Work request A:
In the Costa Rica workshop text, how many Peace Corps country staff members took part in the workshop?

Text passage:
--- --- ---
Peace Corps & Catapult Design - ECPA Costa Rica, April 2012

Charlie and I spent one week in San José, Costa Rica in April working with 18 Peace Corps country staff members from around Latin America to dive deeply into the manifold options for funding renewable energy products and services. Three days may seem like a long time to spend exploring the dry details of financing mechanisms, but somehow we not only filled the time but found ourselves struggling not to let the agenda slip as questions and discussion from engaged participants kept us on our toes.

Charlie - Peace Corps Workshop presentation

The emphasis of our workshop was market-based approaches to the provision of renewable energy (something we believe strongly in at Catapult and an approach the Peace Corps is looking to foster). In that vein, we discussed the following ways that financing can be used to sustainably deliver renewable energy products:

• Micro-consignment
• Micro-franchise
• Carbon-credit programs
• Financial Services (e.g. micro-finance)
--- --- ---
Data for this task:
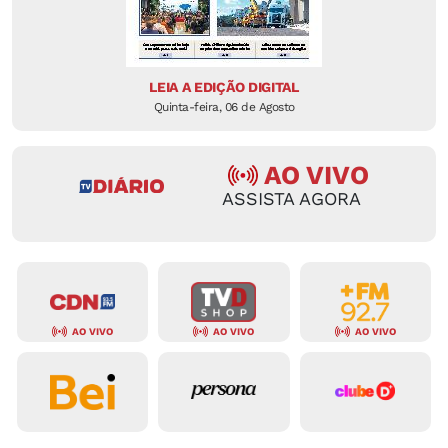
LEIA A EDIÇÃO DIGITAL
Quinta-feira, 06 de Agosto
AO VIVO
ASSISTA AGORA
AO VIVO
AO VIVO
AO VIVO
--- --- ---
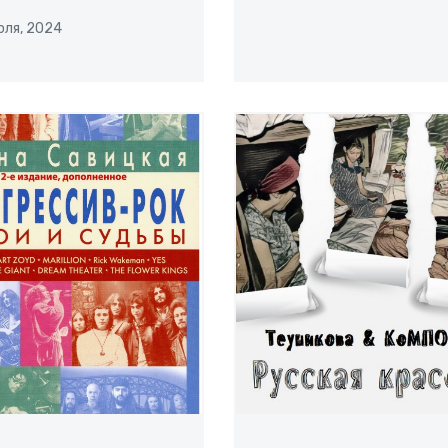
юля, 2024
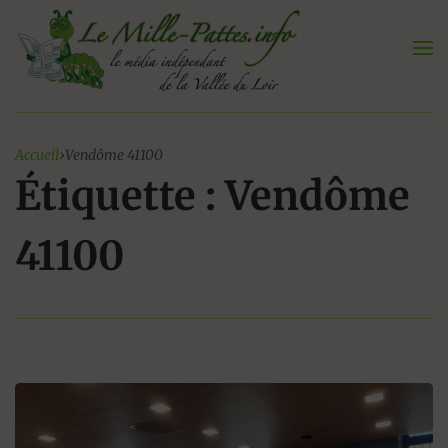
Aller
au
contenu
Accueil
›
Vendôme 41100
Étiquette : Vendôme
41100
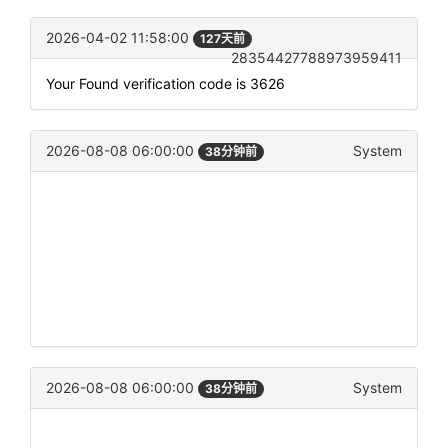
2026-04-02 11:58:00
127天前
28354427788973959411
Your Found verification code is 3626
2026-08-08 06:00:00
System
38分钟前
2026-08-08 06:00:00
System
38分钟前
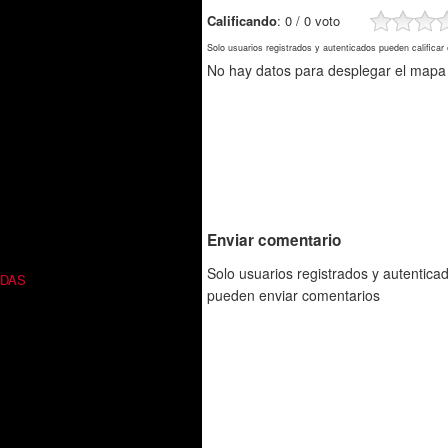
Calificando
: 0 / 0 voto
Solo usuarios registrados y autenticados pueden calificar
--- --- ---
Work request B:
Duplicate the lines of the records that begin at the line containing "2026-04-02 11:58:00" and stop after the line containing "Solo usuarios registrados". Leave the pictures out.

Answer area A:
18

Answer area B:
2026-04-02 11:58:00
127天前
28354427788973959411
Your Found verification code is 3626
2026-08-08 06:00:00
System
38分钟前
2026-08-08 06:00:00
System
38分钟前
Calificando
: 0 / 0 voto
Solo usuarios registrados y autenticados pueden calificar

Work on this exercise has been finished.